What was different about your visit to the Caribbean this year?
I extended my time in the region to add two weeks in the Virgin Islands. I stayed aboard the 50-foot Knysna Invictus, the 47-foot Nautitech Nemo and the 61-foot Privilege Luar—all catamarans—to learn more about their charter programs. I also enjoyed a stellar massage at the Peter Island spa, and fine dining at the Coco Maya and Scaramouche restaurants ashore, so I can discuss those options firsthand with clients as well.
I’ll bet those experiences were a refreshing reminder about all the fun that charter clients can have, after the week you spent touring dozens upon dozens of charter yachts and interviewing crew at the marinas in Antigua.
The Antigua show is a wonderful reminder that there are so many terrific charter options, especially for families, a particular specialty of mine. Charter crews are amazing people—and so enjoyable to spend time with for charter guests. It’s wonderful to see “proven winner” charter yachts maintained to an immaculate standard.
Guests who are new to chartering can often assume that a newer yacht is a better choice, but crewed charter yachts can be maintained to a “like new” standard. Going to shows like the one in Antigua lets me direct clients to those yachts, which are often outstanding values.
Of all the charter yachts you saw, which ones stand out as top options for the Caribbean and Virgin Islands this winter?
Among the sailing catamarans, last year I had found Chef Kristine on the Privilege Xenia 74 to be on a different level, and I heard similar comments from several colleagues. I just love the crew aboard the 62-foot CNB Bordeaux Tiger Lily (they formerly ran the 74-foot Sunreef catamaran 19th Hole). The 61-foot Privilege Bella Principessa is looking terrific after a refit.
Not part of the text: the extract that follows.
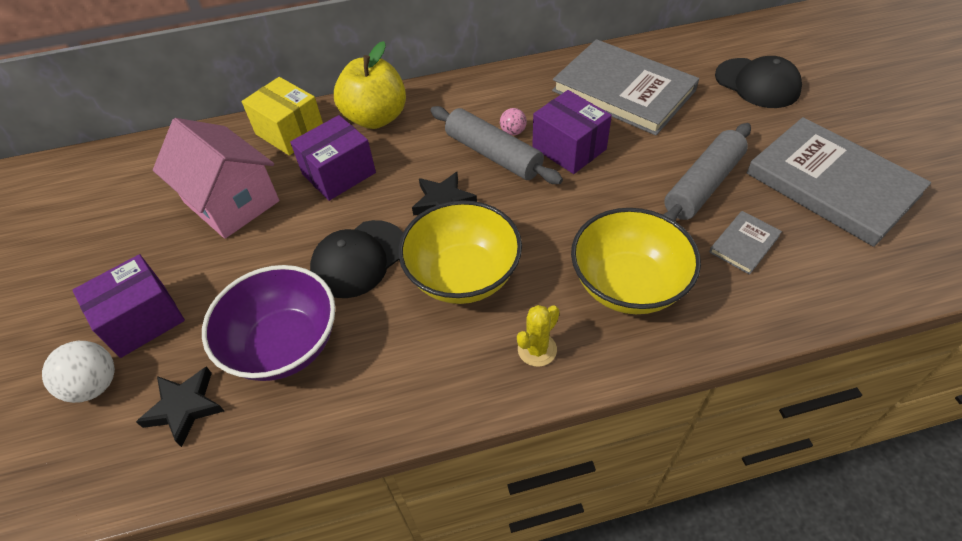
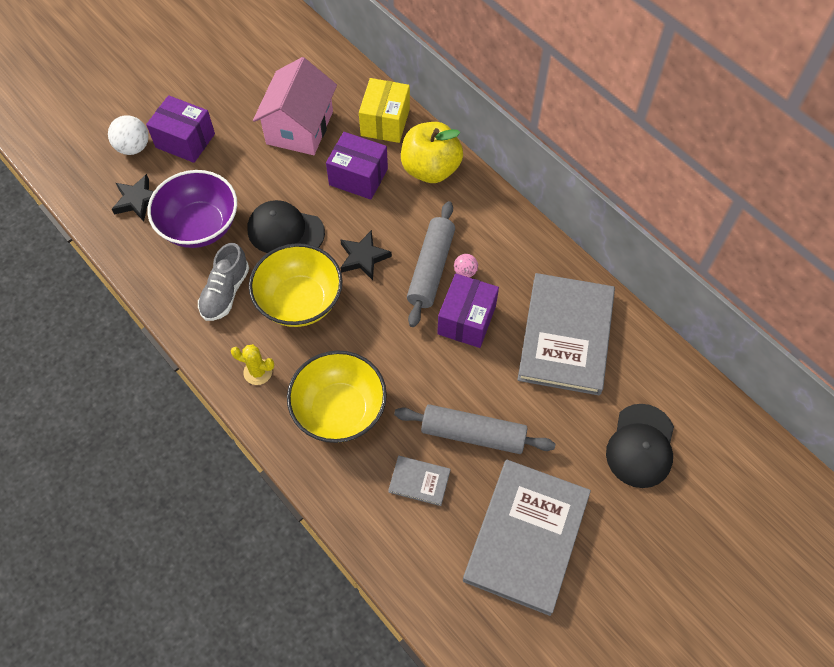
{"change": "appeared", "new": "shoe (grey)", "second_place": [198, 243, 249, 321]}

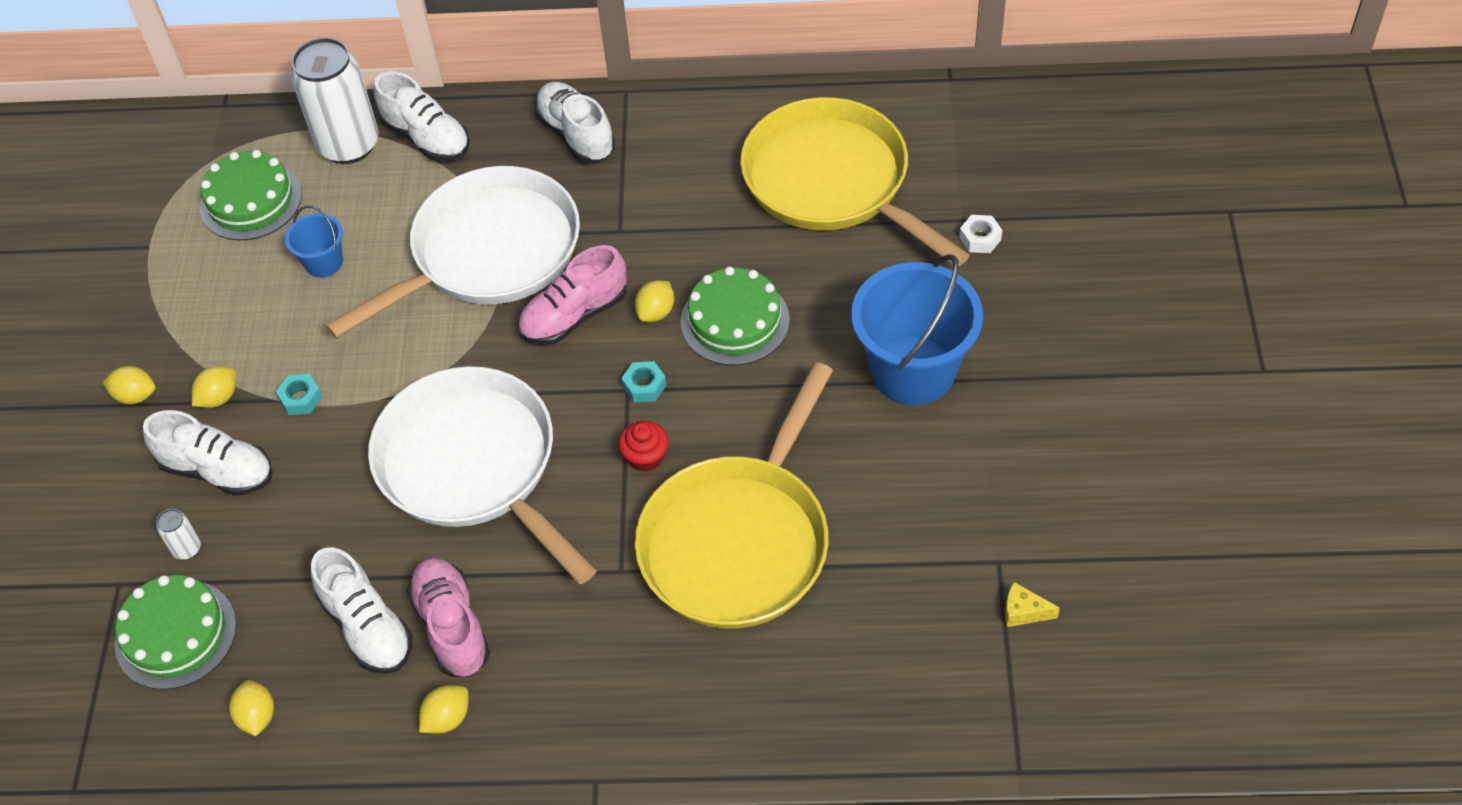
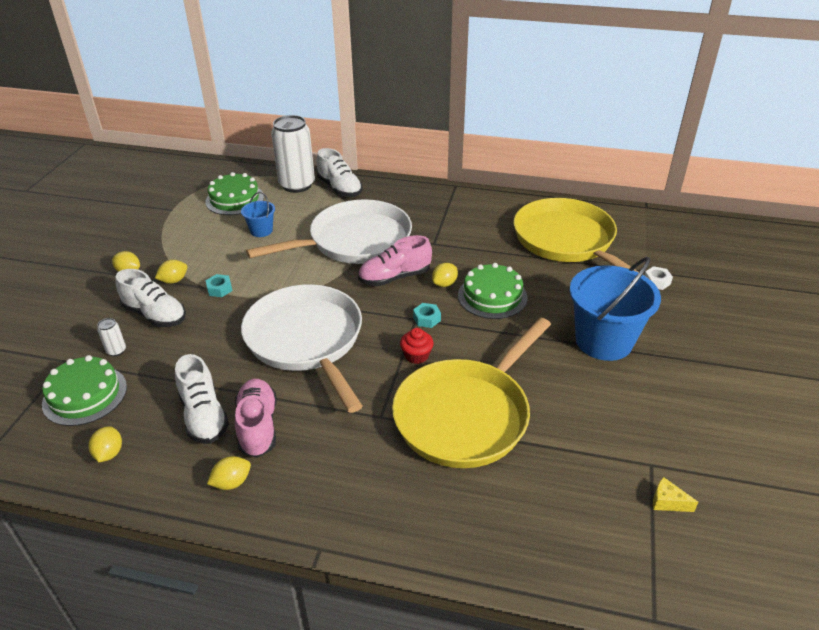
{"change": "missing", "old": "shoe (white)", "first_place": [535, 82, 615, 163]}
The 64-foot Lagoon power catamaran Cute Little Cat is lovely new addition to the charter market, with very experienced French crew. And I had an impressive lunch aboard 19th Hole, which now has an Italian crew of four.
How about the motoryachts? Which of those stood out as the season’s best?
Several big Benetti yachts at the show caught my attention this year. Chef Richard on the 190-foot Illusion V was a bundle of crackling energy, and the yacht has a good website for clients. The 208-foot Lioness V was looking terrific—and she just dropped her Caribbean base rate, excluding holidays, by 20 percent from $425,000 to $340,000.
The 147-foot Moka is a gorgeous yacht that has been private for several years. She is new to charter and we suggested dining chairs to replace benches for top deck outdoor dining.
And beyond the Benetti charter yachts? Which other motoryachts were looking great for the Caribbean season?
The new builds Narvalo (a 108-foot Nauta Air) and Chasseur (a 164-foot Christensen) have magnificent, bright, light interiors. Captain Eric on Chasseur has dazzled clients I have sent him previously aboard other yachts, and chef Kelly served a phenomenal lunch.
The 162-foot Christensen Remember When has a terrific charter program, and the 164-foot Trinity Aspen Alternative was immaculate after refit. The 164-foot Westport Trending had a very clever refit that blends dark wood with new white elements into a smart interior.
The wildly colorful 150-foot Trinity Attitude just dropped her base rate to $112,000 for the Caribbean, Bahamas and Florida, and the Feadship Go, previously 127 feet long, has been extended, which has transformed her.
Did any sailing yachts catch your eye for the Caribbean season?
The 124-foot Perini Navi P2 (a glorious fusion of comfort and performance) and the 183-foot Perini Navi Rosehearty both dazzled. The 195-foot Marin LuxurYachts Germania Nova impressed my colleagues who went sailing, and the wooden classic Eros, a 115-footer built by Brooks Motor Craft in 1939, has been updated by a passionate owner.